Rapid egress shafts honeycombed the ship—as with all Earth war vessels—such that it took only moments for the lifeboat to be disgorged into the emptiness of space.
We floated free as the force of our acceleration ebbed. I found myself at a small porthole, catching a glimpse of the
Calysta
as she spun away—in my eye view—from us. There were huge wounds in her belly, punctuated by the gradual fragmenting of her exposed bones as new missiles from the mantis armada continued to home in on and decimate the frigate.
Then the
Calysta
flashed. Her reactors going up.
I jerked away from the porthole, having been strobed almost to blindness. There was a human coughing sound behind me, and the additional noise of mandibles skittering and scratching out the mantis language.
I rubbed my lidded eyes and then opened them, seeing through purple spots that it was only the captain, myself, the Professor, and the Queen Mother aboard.
We were alone.
Chapter 5
This far north of the equator, the nameless planet was arid and unremarkable—with barely enough oxygen and nitrogen to support a grown man.
A heck of a lot like home,
I thought bitterly.
Hours after our ejection from the dying
Calysta,
our lifeboat had plummeted into the atmosphere. There’d been no sense trying to figure out who was winning or who was losing. The lifeboat had no tactical data nor any theater sensors with which to ascertain the progress if the battle. Every once in awhile lights in the sky would sparkle and flash—ships exploding in the emptiness of space, their fantastic vanishings visible even in the daylight. Human. Mantis. All perishing together in one, pent-up orgasm of long-delayed, hateful fury.
Death.
It was the thought that most concerned me as I trudged back up the broken-scree slope upon which the lifeboat had come to rest. The lifeboat’s yellow and orange striped parachutes drifted and fluttered on a cold breeze, their cords stretched out across the crumbled and rocky bluff.
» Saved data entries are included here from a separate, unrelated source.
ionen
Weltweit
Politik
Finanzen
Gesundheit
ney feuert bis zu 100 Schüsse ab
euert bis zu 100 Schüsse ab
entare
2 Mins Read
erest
My old survival training told me I’d best collect the chutes and tuck them away. But now it didn’t much matter. Human or mantis, whoever found us, there’d be hell to pay.
I climbed up the side of the lifeboat and dropped in through the top hatch, closing it behind me so as to preserve the batteries that were keeping the interior warm. The captain sat with her arms folded tightly across her stomach, back hunched and head down.
The Queen Mother was still helpless, her disc a dead weight while the Professor attended her with the gentleness and focus of a lover. Had they, I wondered, ever mixed seed? He the drone and she the recipient of his genetic lineage? There was still so much about the mantes culture and society at which I could only guess.
The Professor and the Queen Mother were engaged in gentle conversation, her mandibles clicking and chittering while he held one of her forelimbs in both of his.